Personal details
- Born: Isela Angêlica Costantini August 12, 1971 (age 55) São Paulo, Brazil
- Party: Republican Proposal
- Education: Pontifical Catholic University of Paraná Loyola University Chicago
- Occupation: Executive
- Profession: Social communicator
- Known for: President of Aerolíneas Argentinas President and CEO of General Motors Argentina, Uruguay, and Paraguay

= Isela Costantini =

Argentine-Brazilian social communicator and businesswoman

Isela Costantini (born August 12, 1971, São Paulo, Brazil) is an Argentine-Brazilian social communicator and businesswoman. She was the CEO of Aerolíneas Argentinas from January 2016 until December of the same year.

== Biography ==
Costantini was born on August 12, 1971, in São Paulo, Brazil. She holds a degree in Social Communication from the Pontifical Catholic University of Paraná in Curitiba, Paraná, Brazil. She complemented her studies with a master's degree in business administration from Loyola University Chicago in the United States, specializing in marketing.
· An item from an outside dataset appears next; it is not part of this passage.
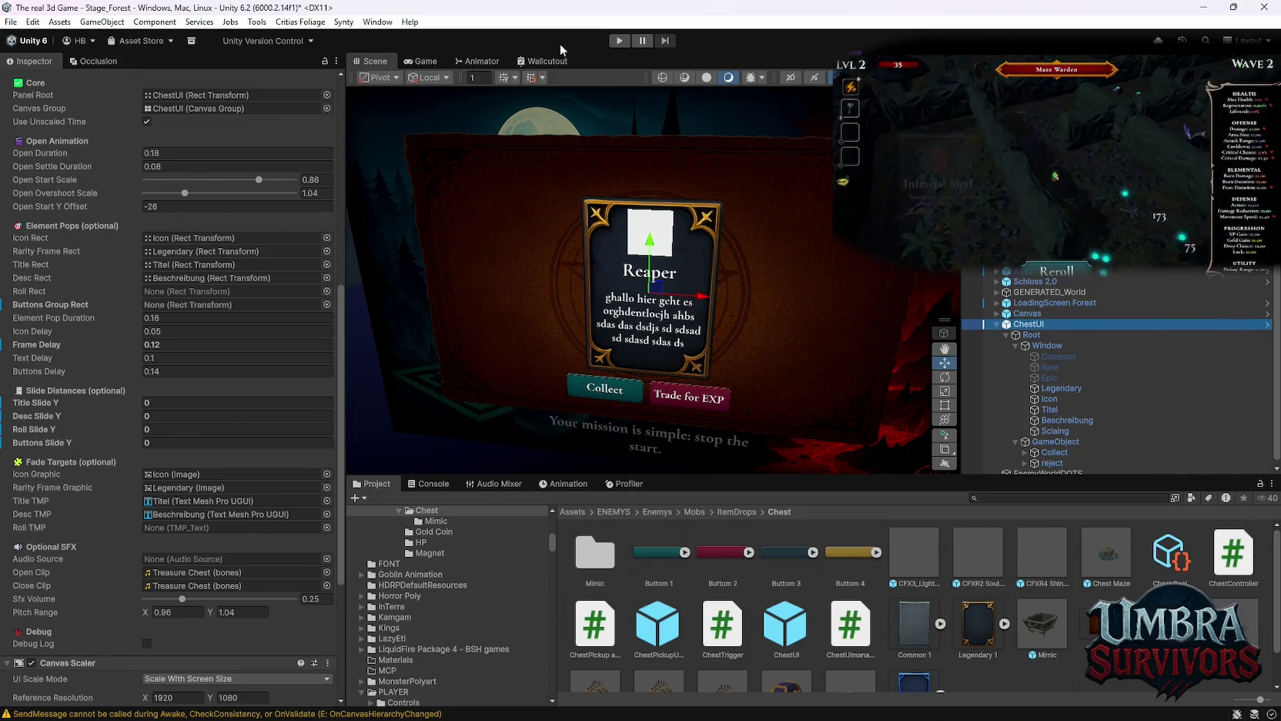
{"action": "left_click", "coordinate": [620, 42]}
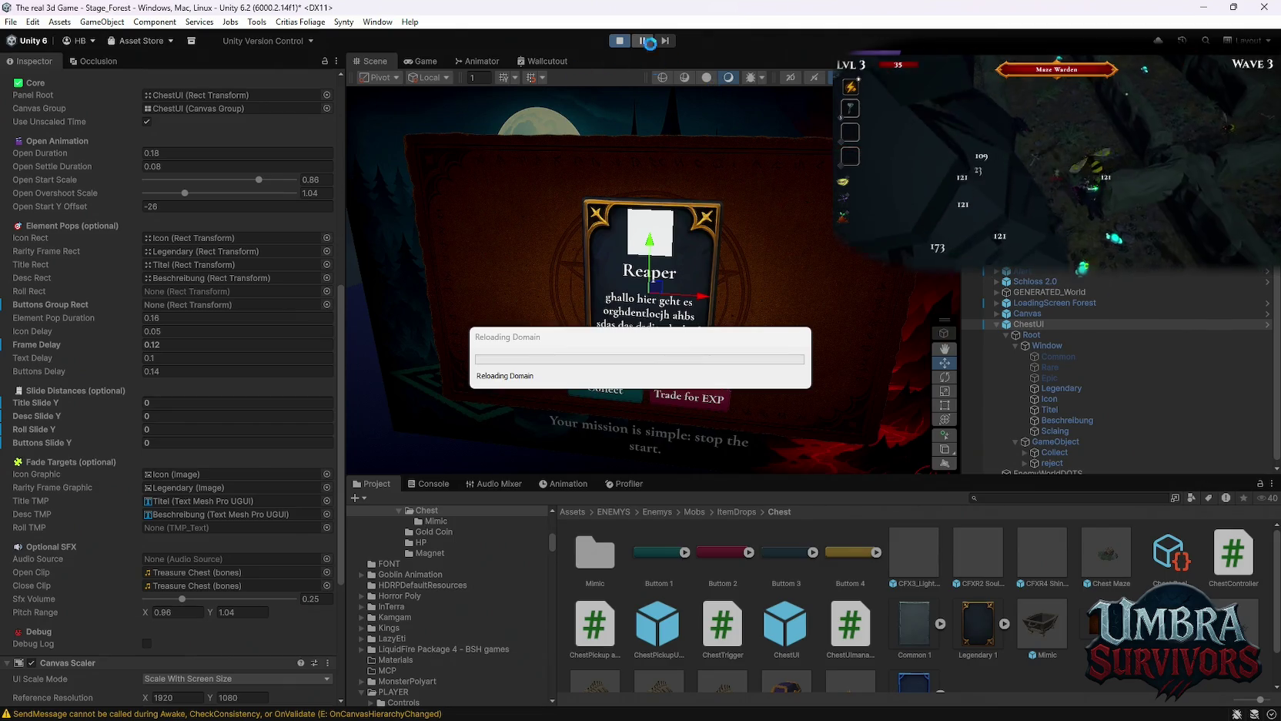
Play through to the chest card, pausing and resuming once, then stop play mode.
{"action": "key", "text": "Escape"}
Costantini began her career at General Motors Brazil in 1998, in the areas of marketing and sales, strategic marketing, sales forecasting, and brand management. In 2002, she was transferred to the pickup truck plant in Arlington, Texas, as Plant Manager for Chassis. She returned to GM Brazil as Program Manager and worked in Market Research, serving as Market Research and Product Planning Executive. She was the regional director of post-sales and customer service at GM South America and president and CEO of General Motors Argentina, Uruguay, and Paraguay. In 2013, she was selected by Fortune magazine as one of the 50 most powerful businesswomen in the world. Costantini also led the Association of Automotive Manufacturers (ADEFA) and was chosen as CEO of the Year in November 2015.

With the arrival of Mauricio Macri to the Presidency of Argentina, Isela Costantini was appointed as president of Aerolíneas Argentinas, replacing Mariano Recalde, but she did not take office until January 2016. In the meantime, the acting president of the airline was Manuel Álvarez Trongé.

Isela Costantini resigned as president of Aerolíneas Argentinas on December 21, 2016.

In 2018, she was awarded a Konex Prize – Diploma of Merit by the Konex Foundation for her career as an Executive in the Industry over the past decade in Argentina.